Horizons, Faults, and Zones

Part 3, Chapter 3: Structural and Stratigraphic Framework

The Building Blocks

The structural framework is assembled from three kinds of object, and every later step inherits them. Horizons are surfaces that mark geological boundaries, picked from seismic and tied to well tops; the top and base of the reservoir are horizons, and so are internal markers. Faults are surfaces across which the rock has been displaced. Zones are the volumes between consecutive horizons. The widget builds the picture: add horizons and watch the zones between them appear, then throw a fault to offset the whole stack.

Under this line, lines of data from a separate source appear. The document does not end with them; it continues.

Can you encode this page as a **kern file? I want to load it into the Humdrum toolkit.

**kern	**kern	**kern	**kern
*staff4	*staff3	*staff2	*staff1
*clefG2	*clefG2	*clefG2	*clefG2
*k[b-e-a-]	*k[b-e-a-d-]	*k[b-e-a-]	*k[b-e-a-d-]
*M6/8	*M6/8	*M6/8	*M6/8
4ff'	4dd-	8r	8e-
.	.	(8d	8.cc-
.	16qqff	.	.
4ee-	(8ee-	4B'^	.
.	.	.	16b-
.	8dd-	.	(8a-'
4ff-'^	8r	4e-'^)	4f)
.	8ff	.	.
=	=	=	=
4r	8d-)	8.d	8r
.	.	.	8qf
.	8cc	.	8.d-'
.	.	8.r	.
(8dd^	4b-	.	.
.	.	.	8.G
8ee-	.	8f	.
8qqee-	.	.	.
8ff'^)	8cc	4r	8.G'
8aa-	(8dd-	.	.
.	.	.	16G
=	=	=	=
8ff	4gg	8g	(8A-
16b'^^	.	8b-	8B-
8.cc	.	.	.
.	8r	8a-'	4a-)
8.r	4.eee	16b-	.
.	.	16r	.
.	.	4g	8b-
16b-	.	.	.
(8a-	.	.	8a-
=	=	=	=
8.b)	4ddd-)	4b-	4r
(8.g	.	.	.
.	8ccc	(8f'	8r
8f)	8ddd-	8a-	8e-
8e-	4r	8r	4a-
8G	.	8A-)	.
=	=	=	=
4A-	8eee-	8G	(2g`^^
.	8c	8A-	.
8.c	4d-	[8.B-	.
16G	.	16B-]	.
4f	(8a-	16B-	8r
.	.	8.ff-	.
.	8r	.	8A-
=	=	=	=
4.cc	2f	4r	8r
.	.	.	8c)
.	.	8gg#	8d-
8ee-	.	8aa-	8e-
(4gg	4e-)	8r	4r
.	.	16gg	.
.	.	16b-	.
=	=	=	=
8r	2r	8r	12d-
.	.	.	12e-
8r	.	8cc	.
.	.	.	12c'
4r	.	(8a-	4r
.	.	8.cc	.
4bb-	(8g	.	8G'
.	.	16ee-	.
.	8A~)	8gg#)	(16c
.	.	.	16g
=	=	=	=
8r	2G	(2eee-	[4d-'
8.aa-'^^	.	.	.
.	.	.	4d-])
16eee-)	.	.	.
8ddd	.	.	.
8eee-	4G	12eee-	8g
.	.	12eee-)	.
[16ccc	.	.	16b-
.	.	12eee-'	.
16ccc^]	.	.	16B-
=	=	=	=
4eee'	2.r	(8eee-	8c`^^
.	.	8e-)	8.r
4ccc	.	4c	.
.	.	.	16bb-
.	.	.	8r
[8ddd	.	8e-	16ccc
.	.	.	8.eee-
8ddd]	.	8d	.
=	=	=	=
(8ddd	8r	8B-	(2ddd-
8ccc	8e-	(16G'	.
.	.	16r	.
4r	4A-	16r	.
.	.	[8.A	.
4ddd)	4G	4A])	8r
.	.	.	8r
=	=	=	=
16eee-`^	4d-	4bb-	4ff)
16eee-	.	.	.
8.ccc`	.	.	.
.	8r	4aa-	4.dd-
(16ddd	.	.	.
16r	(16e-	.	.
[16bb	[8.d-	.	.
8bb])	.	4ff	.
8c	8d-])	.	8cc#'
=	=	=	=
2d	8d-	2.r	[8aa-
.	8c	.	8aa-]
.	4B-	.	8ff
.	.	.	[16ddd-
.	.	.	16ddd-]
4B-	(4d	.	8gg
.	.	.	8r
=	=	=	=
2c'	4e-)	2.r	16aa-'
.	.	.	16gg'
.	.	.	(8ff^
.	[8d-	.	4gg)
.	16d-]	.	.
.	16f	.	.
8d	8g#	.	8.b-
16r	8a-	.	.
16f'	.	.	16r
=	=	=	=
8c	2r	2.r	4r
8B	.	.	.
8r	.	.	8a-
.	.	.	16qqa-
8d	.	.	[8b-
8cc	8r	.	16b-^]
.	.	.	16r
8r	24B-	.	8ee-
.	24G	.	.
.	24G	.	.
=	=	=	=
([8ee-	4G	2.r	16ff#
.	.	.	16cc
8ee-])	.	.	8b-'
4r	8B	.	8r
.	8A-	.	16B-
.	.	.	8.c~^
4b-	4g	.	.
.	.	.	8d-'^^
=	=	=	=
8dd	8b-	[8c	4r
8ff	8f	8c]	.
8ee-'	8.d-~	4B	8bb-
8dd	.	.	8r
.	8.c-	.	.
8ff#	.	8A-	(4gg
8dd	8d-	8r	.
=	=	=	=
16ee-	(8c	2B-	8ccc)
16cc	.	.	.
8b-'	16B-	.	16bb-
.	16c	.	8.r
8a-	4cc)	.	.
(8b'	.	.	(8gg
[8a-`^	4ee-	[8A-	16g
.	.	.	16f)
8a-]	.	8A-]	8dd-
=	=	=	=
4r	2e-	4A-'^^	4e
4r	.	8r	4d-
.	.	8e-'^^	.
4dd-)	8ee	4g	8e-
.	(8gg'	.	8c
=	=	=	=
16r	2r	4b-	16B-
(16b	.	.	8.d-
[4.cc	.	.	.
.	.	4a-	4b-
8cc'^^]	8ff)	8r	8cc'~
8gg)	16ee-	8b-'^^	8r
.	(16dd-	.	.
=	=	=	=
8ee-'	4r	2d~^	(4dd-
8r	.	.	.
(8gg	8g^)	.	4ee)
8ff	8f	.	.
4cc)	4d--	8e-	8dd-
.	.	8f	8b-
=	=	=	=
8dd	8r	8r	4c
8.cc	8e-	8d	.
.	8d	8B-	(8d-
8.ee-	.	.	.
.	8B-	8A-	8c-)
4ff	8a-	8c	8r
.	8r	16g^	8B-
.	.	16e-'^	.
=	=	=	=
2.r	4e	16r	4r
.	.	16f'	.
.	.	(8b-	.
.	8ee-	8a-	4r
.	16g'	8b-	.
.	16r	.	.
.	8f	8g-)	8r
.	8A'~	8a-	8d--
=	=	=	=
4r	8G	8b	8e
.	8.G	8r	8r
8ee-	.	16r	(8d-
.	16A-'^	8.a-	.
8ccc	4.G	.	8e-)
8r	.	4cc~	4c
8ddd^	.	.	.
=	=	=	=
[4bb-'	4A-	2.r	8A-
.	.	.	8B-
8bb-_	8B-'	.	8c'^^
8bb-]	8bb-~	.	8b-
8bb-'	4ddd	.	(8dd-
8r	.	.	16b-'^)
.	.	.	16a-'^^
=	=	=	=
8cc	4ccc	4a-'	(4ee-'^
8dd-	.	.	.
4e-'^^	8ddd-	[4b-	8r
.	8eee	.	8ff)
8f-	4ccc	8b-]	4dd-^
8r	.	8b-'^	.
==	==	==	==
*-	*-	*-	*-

Horizons, faults, and zoneszone 1zone 2zone 3faultHorizons bound zones; a fault offsets the stack into separate blocks.

From Surfaces to Volumes to Cells

The hierarchy runs from surfaces to volumes to cells. Two horizons bound a zone; each zone is later subdivided into many thin layers, which become the cells in the vertical direction. The number of zones is geological (it follows the stratigraphy), while the number of layers is a modeling choice (it sets the vertical resolution). Faults cut across this stack, breaking the reservoir into separate fault blocks that may or may not be in pressure communication, which matters enormously for how the field is drained.

Where the Objects Come From

Horizons and faults come mostly from the seismic interpretation, refined where wells tie them. Zones come from the stratigraphic correlation between wells. Getting these objects right, consistent with both the seismic and the wells, is the foundation: a misplaced horizon or a missed fault will bias every volume and every flow path built on top of it.